Would you print all of the entries exactly, please, but without their pictures?

━━━━━ Extracted material ━━━━━

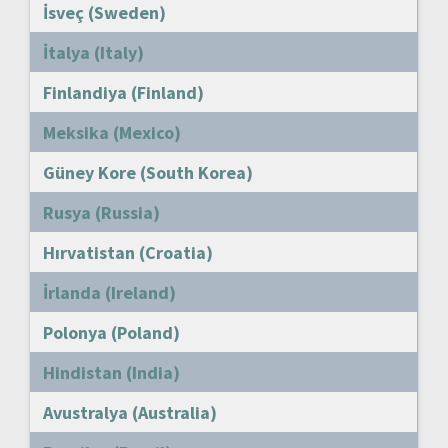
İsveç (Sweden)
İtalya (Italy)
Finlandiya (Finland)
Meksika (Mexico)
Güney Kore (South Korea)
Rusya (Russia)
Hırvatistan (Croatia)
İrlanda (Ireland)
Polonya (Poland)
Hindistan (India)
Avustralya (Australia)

━━━━━

• _Solution to this task_:
İsveç (Sweden)
İtalya (Italy)
Finlandiya (Finland)
Meksika (Mexico)
Güney Kore (South Korea)
Rusya (Russia)
Hırvatistan (Croatia)
İrlanda (Ireland)
Polonya (Poland)
Hindistan (India)
Avustralya (Australia)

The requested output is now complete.